Exactly retype the lines of the material from its first line to the line with "decorative ball: none [353,460,396,504]", including both.
● ● ● ● ●
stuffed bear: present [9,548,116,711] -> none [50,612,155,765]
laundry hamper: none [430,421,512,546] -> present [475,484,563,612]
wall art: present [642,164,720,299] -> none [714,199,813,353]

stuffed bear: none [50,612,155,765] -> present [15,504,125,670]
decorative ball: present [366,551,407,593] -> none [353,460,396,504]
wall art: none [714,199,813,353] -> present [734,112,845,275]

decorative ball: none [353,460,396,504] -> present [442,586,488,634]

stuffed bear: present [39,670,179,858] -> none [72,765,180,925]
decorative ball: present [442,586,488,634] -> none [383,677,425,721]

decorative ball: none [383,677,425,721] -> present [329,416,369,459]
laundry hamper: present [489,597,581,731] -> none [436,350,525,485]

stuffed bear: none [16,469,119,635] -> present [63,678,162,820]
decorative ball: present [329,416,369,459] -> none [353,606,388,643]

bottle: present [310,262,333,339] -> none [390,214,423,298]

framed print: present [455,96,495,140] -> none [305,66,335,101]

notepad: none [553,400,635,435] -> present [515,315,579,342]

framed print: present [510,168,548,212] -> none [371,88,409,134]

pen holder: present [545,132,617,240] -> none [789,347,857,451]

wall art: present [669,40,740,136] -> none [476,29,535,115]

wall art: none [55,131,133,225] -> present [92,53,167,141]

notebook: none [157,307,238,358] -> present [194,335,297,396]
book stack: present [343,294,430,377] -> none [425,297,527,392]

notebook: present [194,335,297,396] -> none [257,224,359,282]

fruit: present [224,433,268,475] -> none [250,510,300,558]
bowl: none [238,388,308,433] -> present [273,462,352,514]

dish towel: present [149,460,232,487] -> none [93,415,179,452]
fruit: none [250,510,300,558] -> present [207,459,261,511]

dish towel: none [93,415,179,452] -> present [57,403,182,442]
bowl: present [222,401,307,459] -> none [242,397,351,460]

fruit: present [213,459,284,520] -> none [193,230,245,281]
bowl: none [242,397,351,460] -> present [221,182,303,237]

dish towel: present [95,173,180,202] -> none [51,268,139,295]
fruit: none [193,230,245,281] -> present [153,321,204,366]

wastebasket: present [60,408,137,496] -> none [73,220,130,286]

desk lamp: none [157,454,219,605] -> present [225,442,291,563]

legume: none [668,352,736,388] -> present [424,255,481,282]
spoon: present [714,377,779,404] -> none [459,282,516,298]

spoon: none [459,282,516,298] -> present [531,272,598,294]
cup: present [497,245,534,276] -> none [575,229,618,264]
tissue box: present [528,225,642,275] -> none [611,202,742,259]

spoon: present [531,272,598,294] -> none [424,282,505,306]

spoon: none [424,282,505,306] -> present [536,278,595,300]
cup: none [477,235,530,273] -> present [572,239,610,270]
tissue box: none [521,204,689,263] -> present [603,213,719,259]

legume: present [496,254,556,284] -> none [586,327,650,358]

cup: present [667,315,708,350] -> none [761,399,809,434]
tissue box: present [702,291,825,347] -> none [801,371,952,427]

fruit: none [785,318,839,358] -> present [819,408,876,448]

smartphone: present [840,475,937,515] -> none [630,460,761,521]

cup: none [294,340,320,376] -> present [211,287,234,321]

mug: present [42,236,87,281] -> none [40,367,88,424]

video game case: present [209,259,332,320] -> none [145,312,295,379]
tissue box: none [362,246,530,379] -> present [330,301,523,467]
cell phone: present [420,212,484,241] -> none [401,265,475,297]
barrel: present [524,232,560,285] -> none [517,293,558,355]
● ● ● ● ●
**Response to this exercise:**
stuffed bear: present [9,548,116,711] -> none [50,612,155,765]
laundry hamper: none [430,421,512,546] -> present [475,484,563,612]
wall art: present [642,164,720,299] -> none [714,199,813,353]

stuffed bear: none [50,612,155,765] -> present [15,504,125,670]
decorative ball: present [366,551,407,593] -> none [353,460,396,504]
wall art: none [714,199,813,353] -> present [734,112,845,275]

decorative ball: none [353,460,396,504] -> present [442,586,488,634]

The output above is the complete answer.